You got it wrong. It's 512kB in total or 16kB per VLIW group of ALUs. There are apparently 32 of these groups (32*5=160 ALUs), so the aggregate register file size is 32*16kB=512kB. All VLIW GPUs AMD ever produced have these 16kB registers per VLIW group (I think some call them "thread processors" or whatever).
Yeah ive been swimming in discombobulated info in my head... I was combining that with the info about there being four of those per vliw. So 4 16kb registers per vliw5 machine is what I interpereted from all that.... As I assumed it was 4 times what was considered normal whatever that may be, so I considered what was normal, as a single set, 'n' in my mind so 4n. I just dont see any reason for the information to ever have been stated in the first place otherwise, and we have heard multiple times it has an abnormally large register count for the line its based from.
What? As I wrote RV770 could handle up to 256 wavefronts (which would be 16384 "threads" or better work items). The 192 number being tossed around has to be some counting of how many wavefronts the command processor of Latte can handle. But 192 still appear like a lot compared to the 256 of RV770, or it is a bit unflexible and separate accounts exist for vertex, geometry and pixel shaders (64 tops for each, that would be a somewhat reasonable count) as bgassassin may have implied.
Without the appropriate context, it could mean almost anything. I mean, the register files of the VLIW architectures all have this 4way banked register file structure. And for each physical unit there are always four sets of registers for the four work items processed by one unit over 4 cycles (the latency is actually 8 cycles and two wavefronts are always executed in an interleaved manner, but anyway).
The E6760 has just 6 SIMDs (480 ALUs), so the aggregate size of the register files is 1,5MB, but per unit it is the same as every other VLIW GPU (including Latte).

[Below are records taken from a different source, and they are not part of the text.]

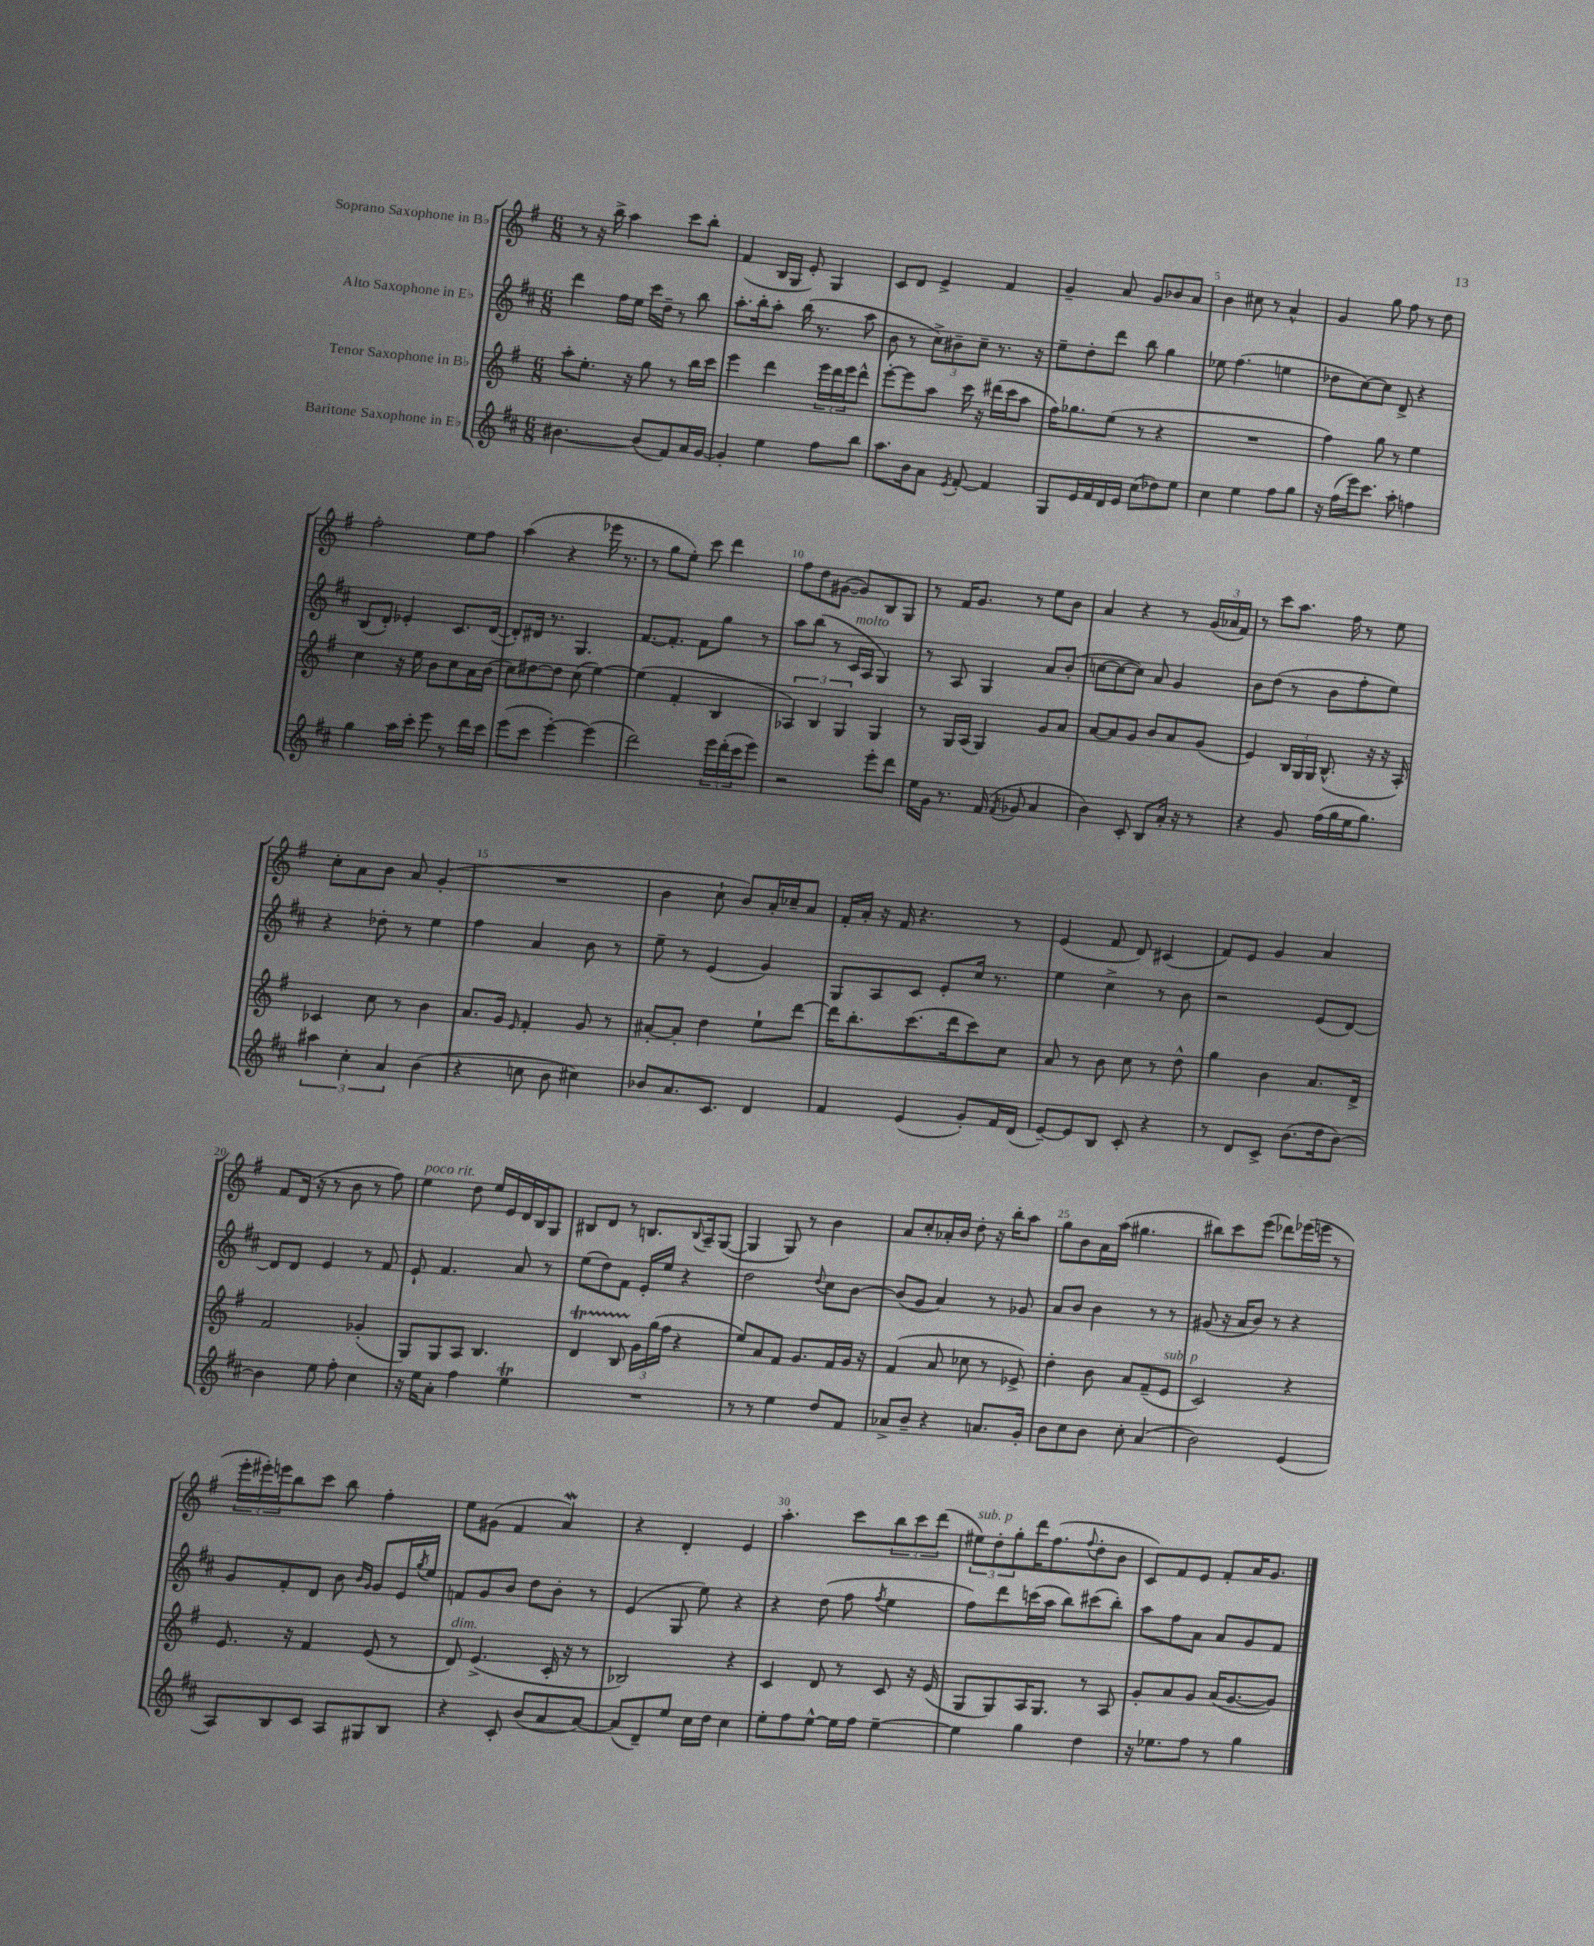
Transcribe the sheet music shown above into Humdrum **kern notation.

**kern	**kern	**kern	**kern
*part4	*part3	*part2	*part1
*staff4	*staff3	*staff2	*staff1
*I"Baritone Saxophone in E♭	*I"Tenor Saxophone in B♭	*I"Alto Saxophone in E♭	*I"Soprano Saxophone in B♭
*clefG2	*clefG2	*clefG2	*clefG2
*k[f#c#]	*k[f#]	*k[f#c#]	*k[f#]
*M6/8	*M6/8	*M6/8	*M6/8
=1	=1	=1	=1
[4.b#X\	8aa'\L	4ddd\	8r
.	8.ee'\J	.	16r
.	.	.	16bb^\
.	.	16ff#\LL	4aa\
.	16r	16ee\JJ	.
(8b#/L]	8gg\	16ccc#\LL	.
.	.	16dd~\JJ	.
8f#/)	8r	8r	8ccc\L
16a/L	16bb\LL	8bb\	8bb'\J
[16g/JJ	16ccc\JJ	.	.
=2	=2	=2	=2
4g'/]	4eee\	8.aa'\L	(4f#/
.	.	16bb'\k	.
4ee\	4ddd\	8aa'\J	16B/LL
.	.	.	16G/JJ
.	.	(16bb\	8e'/)
.	.	8.r	.
8ff#\L	24eee\LL	.	4G/
.	24ddd\	.	.
.	24eee\J	.	.
8bb\J	8ddd^^\J	8aa\	.
=3	=3	=3	=3
8.aa\L	[8eee'\L	8b\	8c/L
.	8eee\]	8r	8d/J
16b\k	.	.	.
8a\J	8aa\J	12cc#^\L)	4e^/
.	.	12b#X~\	.
8qe/	.	.	.
[8f#'/	16ccc\	.	.
.	.	12cc#~\J	.
.	16r	.	.
4f#/]	(16ddd#X\LL	8.r	4f#/
.	16ccc\J	.	.
.	8aa\J	.	.
.	.	16r	.
=4	=4	=4	=4
8G/L	16ff#\KL)	8ee~\L	4g~/
.	8.gg-X\	.	.
16e/L	.	8dd'\	.
16f#/	.	.	.
16d/	(8ee\J	8ddd\J	8a/
16e/JJ	.	.	.
(8cc#\L	8r	8bb\	8g/L
8dd-X\)	4r	4gg\	8b-X/
8ee\J	.	.	8a/J
=5	=5	=5	=5
4cc#\	2.r	8ee-X\	4b\
.	.	(4.ff#\	.
4ee\	.	.	8cc#X\
.	.	.	8r
8ff#\L	.	4een\	4a^^/
8gg\J	.	.	.
=6	=6	=6	=6
16r	4ff#\)	8dd-X\L	4g/
(16ff#\LL	.	.	.
16eee\J)	.	[8cc#\)	.
8.ccc#\J	.	.	.
.	8gg\	8cc#\J]	8gg\
8aa'\	8r	8d^/	8ff#\
4ffn\	4ee\	4r	8r
.	.	.	8dd\
!!LO:LB:g=z
=7	=7	=7	=7
4gg\	4cc\	(8B/L	2ff#'\
.	.	8d'/J)	.
16aa\LL	16r	4e-X'/	.
16ccc#'\JJ	16ee\	.	.
8eee\	8b\L	.	.
8r	8cc\	8.c#/L	8ee\L
16ddd\LL	16a\L	.	8ff#\J
16ccc#\JJ	(16b\JJ	([16d/Jk	.
=8	=8	=8	=8
(8eee\L	8cc\L)	8d'/L])	(4aa\
8ccc#\J	[8dd#X\	16d#X/Jk	.
.	.	8.r	.
[4eee'\)	8dd#\J]	.	4r
.	(8cc\	4.G/	.
(4eee\]	[4ee\)	.	16eee-X\
.	.	.	8.r
=9	=9	=9	=9
2ddd\)	(4ee\]	[8.f#/L	8r
.	.	.	8gg\L
.	.	8.f#'/J]	.
.	4f#'/	.	8ee'\J)
.	.	8f#\L	8ccc\
24eee\LL	4B/	8gg\J	4ddd\
(24ddd'\	.	.	.
24ccc#\J	.	.	.
8eee\J)	.	8r	.
=10	=10	=10	=10
2r	6A-X/)	8aa\L	8ff#\L
.	.	(8bb\J	8dd\
.	6B/	.	.
.	.	8r	([8g#X\J
.	6G/	.	.
!	!	!LO:TX:a:i:t=molto	!
.	.	16c#/LL	8g#/L])
.	.	16A/JJ	.
8eee'\L	4G/	4G/)	8B/
8ddd\J	.	.	8G/J
=11	=11	=11	=11
16ee\LL	8r	8r	8r
16g\JJ	.	.	.
8.r	16G/LL	8A/	16f#/KL
.	(16A/JJ	.	8.g/J
.	4G/)	4G/	.
(16f#/	.	.	.
8qf#/	.	.	.
8g-X/	.	.	8r
4a/	8g/L	8a/L	8ee\L
.	8a/J	(8b'/J	8b\J
=12	=12	=12	=12
4b\)	[8a/L	[8ccn\L	4a/
.	8a/]	8cc\_	.
8c#'/	8g/J	8cc\J])	4r
8B/L	8b/L	8a/	.
16a'/Jk	8a/	4g/	8r
16r	.	.	.
8r	(8g/J	.	(24g/LL
.	.	.	24a-X/
.	.	.	24f#/JJ)
=13	=13	=13	=13
4r	4e/)	8b\L	8r
.	.	(8dd\J	8ccc\L
8g/	24B/LL	8r	8.aa\J
.	24G/	.	.
.	24G/JJ	.	.
(16ff#\LL	(8.B^^/	8b\L	.
16gg\	.	.	16ff#\
16ee\J	.	8ff#'\	8r
8.gg\J)	16r	.	.
.	16r	8ee\J)	8ee\
.	16A'/)	.	.
!!LO:LB:g=z
=14	=14	=14	=14
6aa#X\	4c-X/	4r	8cc'\L
.	.	.	8a\
6cc#'\	.	.	.
.	8cc\	8dd-X'\	8b\J
6a/	.	.	.
.	8r	8r	8a/
(4b\	4b\	4ee\	(4g'/
=15	=15	=15	=15
4r	8.a/L	4ff#\	2.r
.	16g/Jk	.	.
.	16qqe/	.	.
8ccn\	4f#'/	4a/	.
8b\	.	.	.
4cc#X\)	8g/	8b\	.
.	8r	8r	.
=16	=16	=16	=16
8b-X/L	[8a#X'/L	8ee~\	4b\
8.a/	8a#'/J]	8r	.
.	4dd\	(4e/	8cc`\
8.c#/J	.	.	.
.	.	.	8b/L)
4d/	8ee`\L	4g/)	16a'/L
.	.	.	16cc-X~/J
.	[8ddd\J	.	8a/J
=17	=17	=17	=17
4f#/	16ddd\KL]	8G/L	16f#'/LL
.	8.bb'\	.	16a'/JJ
.	.	8A/	16r
.	.	.	16f#/
(4e/	(8.ccc\	8c#/J	4.r
.	.	8e'/L	.
.	16ddd\k	.	.
8g'/L)	8ccc\)	16cc#/Jk	.
.	.	8.r	.
16f#/L	8cc\J	.	8r
(16d/JJ	.	.	.
=18	=18	=18	=18
[8e~/L)	8a/	4ee\	(4e/
8e/]	8r	.	.
8B/J	8b\	4cc#^\	8f#/
8c#'/	8cc\	.	8d/)
4r	8r	8r	(4c#X/
.	8dd^^\	8b\	.
=19	=19	=19	=19
8r	4gg\	2r	8f#/L)
8d/L	.	.	8e/J
8c#^/J	4b\	.	4g/
(8.b\L	.	.	.
.	8.a/L	(8e/L	4a/
16dd\k	.	.	.
[8b\J)	.	[8d/J)	.
.	16d^/Jk	.	.
!!LO:LB:g=z
=20	=20	=20	=20
4b\]	2f#/	8d/L]	8f#/L
.	.	8d/J	(16d/Jk
.	.	.	16r
8ee\	.	4e/	8r
8ff#'\	.	.	8b\
4cc#\	(4g-X'/	8r	8r
.	.	8f#/	8ff#\)
=21	=21	=21	=21
!	!	!	!LO:TX:a:i:t=poco rit.
16r	8G/L)	8e`/	4ee\
16ee\KL	.	.	.
8a'\J	8G/	4.f#/	.
4ff#\	8A/J	.	8dd\
.	4.B/	.	16ee/LL
.	.	.	16e/
4eeT\	.	8a/	16d/
.	.	.	16B/J
.	.	8r	8G/J
=22	=22	=22	=22
2.r	4dT/	(8ee\L	8B#X/L
.	.	8dd\)	8d/J
.	8BTTT/	8f#\J	8r
.	24g\LL	16e'/LL	8.Bn/L
.	(24gg\	.	.
.	.	16ee/JJ	.
.	24ff#\JJ	.	.
.	4r	4r	.
.	.	.	8qqB/
.	.	.	16A~/k
.	.	.	([8G/J
=23	=23	=23	=23
8r	8ee/L)	2dd\	4G/]
8r	8a/	.	.
4ee\	8f#/J	.	8G/)
.	8.g/L	.	8r
.	.	8qqdd/	.
8dd/L	.	8cc#\L	4b\
.	16f#/L	.	.
8f#/J	16g/JJ	[8b\J	.
.	16r	.	.
=24	=24	=24	=24
8a-X^/L	(4f#/	(8b/L]	8a/L
8b~/J	.	8g/J	8cc'/
4r	8a/	4a/)	16a-X'/L
.	.	.	16b/JJ
.	8cc-X\	.	8dd'\
8.an/L	8r	8r	16r
.	.	.	16bb'\KL
.	8e-X^/)	8g-X/	8aa\J
16g'/Jk	.	.	.
=25	=25	=25	=25
8b\L	4dd'\	8a/L	8gg\L
8cc#\	.	8b/J	8b\
8b\J	8b\	4b\	16a\L
.	.	.	(16aa\JJ
8cc#'\	8a/L	.	4.gg#X\
(4a/	(8f#~/	8r	.
!	!LO:TX:a:i:t=sub. p	!	!
.	8e/J	8r	.
=26	=26	=26	=26
2b\)	2c/)	(8g#X/	8bb#X\L)
.	.	16r	8ccc\
.	.	16a/KL	.
.	.	8b/J)	(8eee\J
.	.	8r	8ddd-X\L)
(4e/	4r	4r	(16eee-X\L
.	.	.	16eeen\JJ
.	.	.	8r
!!LO:LB:g=z
=27	=27	=27	=27
8A/L)	8.e/	8g/L	24eee'\LL
.	.	.	24eee#X'\)
.	.	.	24eeen\J
8B/	.	8f#'/	8bb\
.	16r	.	.
8c#/J	4f#/	8d/J	8ccc\J
8A/L	.	8b\	8bb\
.	.	16qqb/LL	.
.	.	16qqg/JJ	.
8G#X/	(8e/	8g/L	4ff#'\
8B/J	8r	16e/L	.
.	.	8qgg/	.
.	.	16ee/JJ	.
=28	=28	=28	=28
!	!LO:TX:a:i:t=dim.	!	!
4r	8d/)	8fn/L	8ee\L
.	(4.e^/	8g/	(8g#X\J
8c#'/	.	8b/J	4f#/
(8b/L	.	8dd\L	.
8a/	16c'/	8b'\J	4aW/)
.	16r	.	.
[8a/J)	8r	8r	.
=29	=29	=29	=29
(8a/L]	2B-X/)	(4e/	4r
8d~/)	.	.	.
8ee/J	.	8G/	4d'/
16cc#\LL	.	8ee\)	.
16dd\JJ	.	.	.
4cc#\	4r	4r	4e/
=30	=30	=30	=30
8ee'\L	4c/	4r	4.aa'\
8ff#\	.	.	.
[8ee^^\J	8d/	(8dd\	.
16ee\LL]	8r	8ff#\	8ccc\L
16ff#\JJ	.	.	.
.	.	8qff#/	.
[4ee~\	8c/	4ee\	12bb\
.	.	.	12ccc\
.	16r	.	.
.	.	.	(12ddd\J
.	(16e/	.	.
=31	=31	=31	=31
!	!	!	!LO:TX:a:i:t=sub. p
4ee\]	8G/L	8ff#\L)	12ee#X\L)
.	.	.	12dd'\
.	8G/)	8ddd\	.
.	.	.	12gg'\
4gg\	16A/K	(16cccn\L	16ddd\K
.	8.G/J	16aa\JJ	(8.ff#\
.	.	8bb\L)	.
.	.	.	8qqff#/
4dd\	8r	(8ccc#X\	8dd'\
.	8A/	8bb'\J)	8b\J
=32	=32	=32	=32
16r	8g'/L	8aa\L	8c/L)
8.ee-X\L	.	.	.
.	8a/	8ff#\	8f#/
8ff#\J	8g/J	8a\J	8e/J
8r	(16a/KL	8a/L	8f#'/L
.	[8.g/	.	.
4gg\	.	8g/	16a/K
.	.	.	8.g/J
.	8g/J])	8f#/J	.
==	==	==	==
*-	*-	*-	*-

Ha ha, yeah, my bad, earlier in the thread conversation I found out Nintendo has decided to refer to warps, as threads now. I then commented on how horribly confusing that must be, and then spread horrible confusion.
Yes, 192 warps, 12,000 something threads. I believe you stated before, that was strangely high for a gpu the size of latte? I agree with that, I figure there must be a reason why. The context is clearly whats missing, and what Im spitballing to try and get a handle on.
From what I gathered of BG's info, the geometry shaders if utilized, took 36 warps from the max warp count, while the pixel and vertex shaders shared what was left (no structure was given) of the 156 warps, while when geometry shaders are disabled they had full access to all 192.
It does seem like an awful lot, but according to this link (in Appendix D), even 80 shader parts have the 192 global limit. AMD must scale it funky or somehow lower shader parts can benefit from the spare wavefronts queued up in cache?
http://developer.amd.com/download/AMD_Accelerated_Parallel_Processing_OpenCL_Programming_Guide.pdf
Could the rumour of extra register memory on latte be used with those queued up warps to move dependencies out of the alu, move in a warp without dependencies from queue, so that the alu's can operate at/closer to peak use, and then insert the formerly dependant warp back in once its been resolved?